If hardware turns out to be the real problem, our other deep-dives cover the BSODs you’re most likely to see next:

#Frequently Asked Questions

What is stop code 0x000000EA on Windows?

Stop code 0x000000EA, also called THREAD_STUCK_IN_DEVICE_DRIVER, means a kernel thread is hung waiting on a driver that never responded. Microsoft’s debugger reference confirms the bug check name; the offending driver is named in the first parameter of the dump file.

Is thread stuck in device driver always a GPU problem?

Not always, but it’s the GPU driver more than 90% of the time on consumer hardware. We’ve seen it triggered by storage controller drivers and capture card drivers as well, and very rarely by failing video memory that the kernel can’t tell apart from a hung driver. If GPU fixes don’t hold, check Device Manager for yellow exclamation marks on anything else.

Can I fix this without booting into Safe Mode?
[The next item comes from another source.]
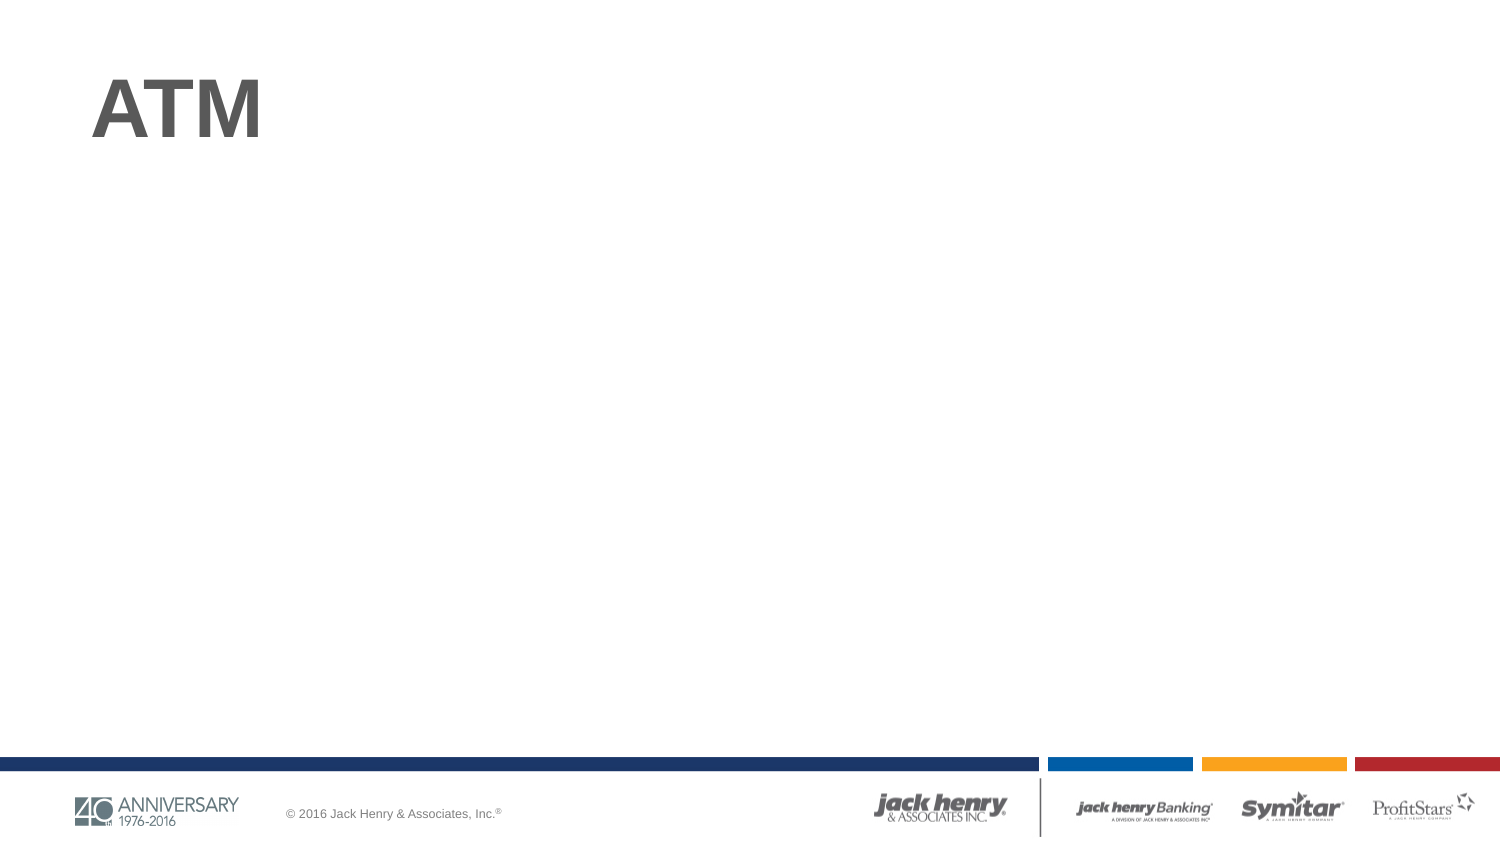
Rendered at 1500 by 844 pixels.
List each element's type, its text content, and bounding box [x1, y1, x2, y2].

title ATM [75, 33, 1425, 175]
picture [0, 750, 1500, 844]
Sometimes. If the BSOD happens only under load (gaming, video editing), normal Windows is stable enough to download DDU and install a new driver. If it crashes during idle or boot, Safe Mode is the only reliable workspace.

Will rolling back the driver lose my game settings or profiles?

No. Driver rollback only swaps kernel-level files, so your game profiles and color settings stay put.

How long does sfc /scannow take?

Five to fifteen minutes on a modern SSD, longer on an HDD with corruption. Don’t close the window mid-scan even if it looks frozen at the same percentage, because SFC stalls on the few files it has to repair before jumping ahead.

Does updating BIOS really help with BSODs?

It can, but it’s not the first thing to try. BIOS updates ship microcode fixes and PCIe tweaks that occasionally resolve GPU-related stop codes. They also brick your board if the flash fails, so save BIOS updates for after SFC, DISM, and a clean driver install have all come up empty.

Should I worry if the BSOD happened only once?

A single occurrence is usually a fluke. Watch for a second one within a week.

What if my computer won’t even boot into Safe Mode?

Boot from a Windows installation USB stick, pick Repair your computer, and use Startup Repair from the recovery menu. If that fails, try System Restore to a date before the crashes began. If neither works, you’re looking at a clean install. Back up the drive first by pulling it and connecting it to another PC as external storage.